Enarque, donc géomètre face aux saltimbanques du contre-ut, Philippe Agid a déjà secoué le cocotier lyrique en publiant en 2006 « L’Opéra de Paris, gouverner une grande institution culturelle »(2) sorti tout droit de son expérience de directeur adjoint de l’Opéra de Paris sous l’ère Hugues Gall.

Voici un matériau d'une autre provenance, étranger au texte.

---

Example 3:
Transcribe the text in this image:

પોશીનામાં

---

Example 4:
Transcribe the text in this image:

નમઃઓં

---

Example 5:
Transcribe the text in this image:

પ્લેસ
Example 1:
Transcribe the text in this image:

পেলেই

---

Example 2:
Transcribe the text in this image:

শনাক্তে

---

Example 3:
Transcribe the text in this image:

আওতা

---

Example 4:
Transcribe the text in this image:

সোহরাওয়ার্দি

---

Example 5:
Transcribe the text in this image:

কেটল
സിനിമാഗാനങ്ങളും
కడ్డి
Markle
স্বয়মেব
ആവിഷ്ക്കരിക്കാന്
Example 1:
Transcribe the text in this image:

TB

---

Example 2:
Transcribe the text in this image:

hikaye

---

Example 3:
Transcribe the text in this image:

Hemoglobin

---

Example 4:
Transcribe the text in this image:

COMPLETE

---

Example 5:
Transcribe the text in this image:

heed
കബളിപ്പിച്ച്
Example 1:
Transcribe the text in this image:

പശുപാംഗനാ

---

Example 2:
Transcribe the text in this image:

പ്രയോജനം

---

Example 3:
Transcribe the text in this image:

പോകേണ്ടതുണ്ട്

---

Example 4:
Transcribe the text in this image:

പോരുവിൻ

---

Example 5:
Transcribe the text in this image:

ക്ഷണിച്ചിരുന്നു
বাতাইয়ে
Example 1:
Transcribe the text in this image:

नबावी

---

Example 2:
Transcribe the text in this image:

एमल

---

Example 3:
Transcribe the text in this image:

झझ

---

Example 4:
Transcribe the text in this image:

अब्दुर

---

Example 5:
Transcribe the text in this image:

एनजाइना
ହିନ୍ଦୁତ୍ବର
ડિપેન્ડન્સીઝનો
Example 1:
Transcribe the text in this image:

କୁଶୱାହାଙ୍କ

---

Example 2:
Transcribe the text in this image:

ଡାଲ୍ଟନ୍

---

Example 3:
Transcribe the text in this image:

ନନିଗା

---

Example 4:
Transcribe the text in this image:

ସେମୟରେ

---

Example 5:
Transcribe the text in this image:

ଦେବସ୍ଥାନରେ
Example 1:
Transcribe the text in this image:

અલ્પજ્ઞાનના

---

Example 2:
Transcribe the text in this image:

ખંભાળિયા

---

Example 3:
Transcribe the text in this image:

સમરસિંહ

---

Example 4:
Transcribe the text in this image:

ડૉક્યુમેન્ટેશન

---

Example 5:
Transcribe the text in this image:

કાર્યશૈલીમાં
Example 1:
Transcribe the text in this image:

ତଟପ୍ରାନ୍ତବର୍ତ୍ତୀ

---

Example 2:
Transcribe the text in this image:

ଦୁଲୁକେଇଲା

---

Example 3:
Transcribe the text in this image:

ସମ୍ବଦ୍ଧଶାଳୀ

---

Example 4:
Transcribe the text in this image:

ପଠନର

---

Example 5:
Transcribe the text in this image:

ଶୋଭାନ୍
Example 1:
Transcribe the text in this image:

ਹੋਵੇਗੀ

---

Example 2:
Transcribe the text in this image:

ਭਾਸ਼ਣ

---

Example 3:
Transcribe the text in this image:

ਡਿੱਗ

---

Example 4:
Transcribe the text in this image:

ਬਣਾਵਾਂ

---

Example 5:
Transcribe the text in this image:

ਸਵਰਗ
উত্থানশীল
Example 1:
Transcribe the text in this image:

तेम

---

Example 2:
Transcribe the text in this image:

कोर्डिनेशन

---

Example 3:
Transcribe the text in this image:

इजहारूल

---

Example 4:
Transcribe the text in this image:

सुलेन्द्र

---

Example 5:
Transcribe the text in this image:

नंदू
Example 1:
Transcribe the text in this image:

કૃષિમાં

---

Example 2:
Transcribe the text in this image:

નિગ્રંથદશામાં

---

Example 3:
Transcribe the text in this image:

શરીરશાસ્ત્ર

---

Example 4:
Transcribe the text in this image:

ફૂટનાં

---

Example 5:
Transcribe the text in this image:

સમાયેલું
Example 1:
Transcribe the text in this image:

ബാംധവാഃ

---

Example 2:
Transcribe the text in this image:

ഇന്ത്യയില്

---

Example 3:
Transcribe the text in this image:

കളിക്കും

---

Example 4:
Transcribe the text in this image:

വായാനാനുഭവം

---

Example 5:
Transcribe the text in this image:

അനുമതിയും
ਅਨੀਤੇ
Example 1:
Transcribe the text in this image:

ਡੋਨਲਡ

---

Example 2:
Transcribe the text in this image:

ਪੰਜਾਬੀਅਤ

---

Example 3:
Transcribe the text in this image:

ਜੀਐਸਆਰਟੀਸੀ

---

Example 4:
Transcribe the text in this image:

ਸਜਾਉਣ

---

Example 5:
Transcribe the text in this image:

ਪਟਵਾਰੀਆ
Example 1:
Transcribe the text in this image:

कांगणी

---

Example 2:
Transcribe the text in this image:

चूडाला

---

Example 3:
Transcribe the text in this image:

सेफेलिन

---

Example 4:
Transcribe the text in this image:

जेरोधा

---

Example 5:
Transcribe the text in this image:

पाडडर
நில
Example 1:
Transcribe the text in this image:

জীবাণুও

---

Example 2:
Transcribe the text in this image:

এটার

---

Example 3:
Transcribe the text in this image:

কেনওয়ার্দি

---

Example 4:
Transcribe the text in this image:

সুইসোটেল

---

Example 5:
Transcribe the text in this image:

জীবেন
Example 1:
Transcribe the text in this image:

Ce dernier avait fait appel en désespoir de cause à ce spécialiste des relations humaines, notamment aux ciments Lafarge, pour dénouer la crise née de l’application de la loi sur les 35 heures à la « Grande Boutique » comme disait déjà Verdi.
Cette dernière représente, en effet, le parfait contre-exemple de l’entreprise exploitant honteusement le pauvre peuple durant 39 heures par semaine… Il fallait y penser et surtout avoir un œil neuf pour constater l’inimaginable, à savoir que Madame Aubry, mère de ladite loi sur les 35 heures, avait du même coup arraché aux malheureux techniciens de l’Opéra Bastille le privilège insigne de ne travailler que 32 heures par semaine (phénomène analogue à ceux observés chez les ouvriers du Livre CGT, les dockers, les marins des lignes reliant la Corse au continent, voire dans certains hôpitaux).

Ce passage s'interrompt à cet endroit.